When you go it alone, your time is at a premium and should not be used as freely as wet naps at a wings bar. Know how much time you need to dedicate to production or client work to bring in revenue, then decide how much time you will need to spend on marketing in order to bring in business.

Some marketing methods, such as using social media, have a low initial cost, but require sustained and substantial investment of time over the long haul to maximize effectiveness. Running radio or TV ad campaign local stations can do a lot of the work for you, in terms of getting people to pick up the phone or visit your site, but to have any measurable effect it’s going to require quite a bit of money. Before you start writing your marketing plan, just make sure you know which of your resources will be easier to spare.

As you plan, create systems for tracking what you spend and how it affects sales, to determine the cost of recruiting a new customer. A pay per click campaign on Google may have cost you $700 and felt like a success because of how many clicks you got. However if it only resulted in 10 sales, averaging 20 bucks each, you spent $70 per customer, and made back only 20 bucks per sale.

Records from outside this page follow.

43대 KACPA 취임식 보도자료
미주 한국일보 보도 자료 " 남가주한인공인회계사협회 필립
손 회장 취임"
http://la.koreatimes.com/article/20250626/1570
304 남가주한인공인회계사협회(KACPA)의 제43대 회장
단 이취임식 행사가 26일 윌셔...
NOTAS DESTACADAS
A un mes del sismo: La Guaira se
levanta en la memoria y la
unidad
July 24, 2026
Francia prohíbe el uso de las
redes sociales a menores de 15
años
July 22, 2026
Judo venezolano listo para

Track where your sales come from is much as possible, and constantly test for effectiveness. If the new business is costing you money to bring in and not paying for itself, you’re using the wrong tools or attracting the wrong customers.

Develop Strategies

Once you’ve done the research to determine how best to reach her customers, figured out what you’d like to accomplish, and know how much time and money you can commit to your efforts, then you can start thinking about strategies to help you reach those goals.

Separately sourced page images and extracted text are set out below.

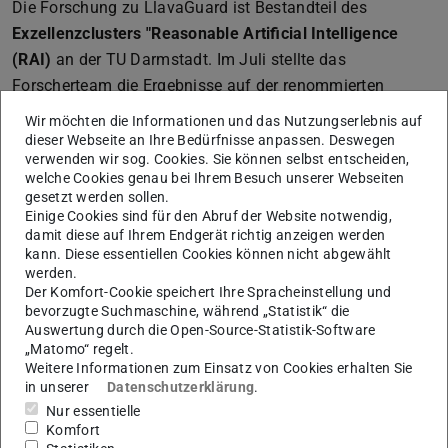
Die Forschung zu LlavaGuard ist Bestandteil des
Exzellenzclusters "Reasonable Artificial Intelligence
(RAI)
an der TU Darmstadt. Im Juli stellte das
Forscherteam die Ergebnisse auf der renommierten
International Conference on Machine Learning (ICML)
Wir möchten die Informationen und das Nutzungserlebnis auf
2025 vor. Die Wissenschaftler der TU Darmstadt forschen
dieser Webseite an Ihre Bedürfnisse anpassen. Deswegen
verwenden wir sog. Cookies. Sie können selbst entscheiden,
auch am hessian.AI und am DFKI in Darmstadt.
welche Cookies genau bei Ihrem Besuch unserer Webseiten
gesetzt werden sollen.
Einige Cookies sind für den Abruf der Website notwendig,
damit diese auf Ihrem Endgerät richtig anzeigen werden
ARD-Story "Gefährliche Intelligenz
kann. Diese essentiellen Cookies können nicht abgewählt
· Kindesmissbrauch mit KI"
werden.
Der Komfort-Cookie speichert Ihre Spracheinstellung und
KI-generierte Darstellungen sexualisierter Gewalt an
bevorzugte Suchmaschine, während „Statistik“ die
Kindern verbreiten sich online rasant. Mithilfe von frei
Auswertung durch die Open-Source-Statistik-Software
„Matomo“ regelt.
verfügbaren KI-Modellen entstehen in Sekunden
Weitere Informationen zum Einsatz von Cookies erhalten Sie
täuschend echte Bilder. Täter trainieren Modelle
in unserer
Datenschutzerklärung
.
gezielt mit echter Kinderpornographie und
Nur essentielle
manipulieren harmlose Kinderfotos. Sie tauschen
Komfort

To increase repeat sales for example, focus on strategies that reward loyalty and repeat business through discounts or other bonuses. To increase new sales, make existing customers happy (this should not cost you extra) and make sure you reward them for sending you referrals. To grow business that’s just a start up, build a tight community of customers who are engaged in your success and wants to see you grow. If you’re trying to capture customers were on the fence, hard-sell tactics won’t work, so your strategy should focus on creating a dialogue that will lead you to ways of overcoming their resistance. Positioning yourself as a leader in the industry? Be a problem solver and bring other people together for idea jams.

For most businesses, you might want to accomplish most or all of the above, and if that’s the case, your strategies and methods should overlap in ways that are mutually supportive for all the goals. If all you want is a one-time sale, all you get from the customer is their money. If you want to grow affinity and loyalty and an army of marketers working on your behalf, rely on strategies that offer something positive rather than manipulating your customers.

Select Your Tools

With all the factors that go into deciding where to spend your marketing money, what your goals should be, and how to motivate your customers, it should be clear by now that your method should be the last thing you choose. Unless, that is, you want to spend your capital tailoring your campaign to a specific channel, and learn about the cost of doing business backwards the hard way.

Final Thoughts

This was a big mini series and we didn’t even scratch the service of marketing as a function of your business. There are also tons of tools, resources, other sites, and podcasts that are devoted to sharing the latest and greatest with you and the best part is it’s always evolving. Whatever the cool marketing tools are the day you find this post the meat and potatoes of this mini series still stands. You need to figure out what your market cares about, where their attention is going, how they like to be communicated with, and engaged authentically.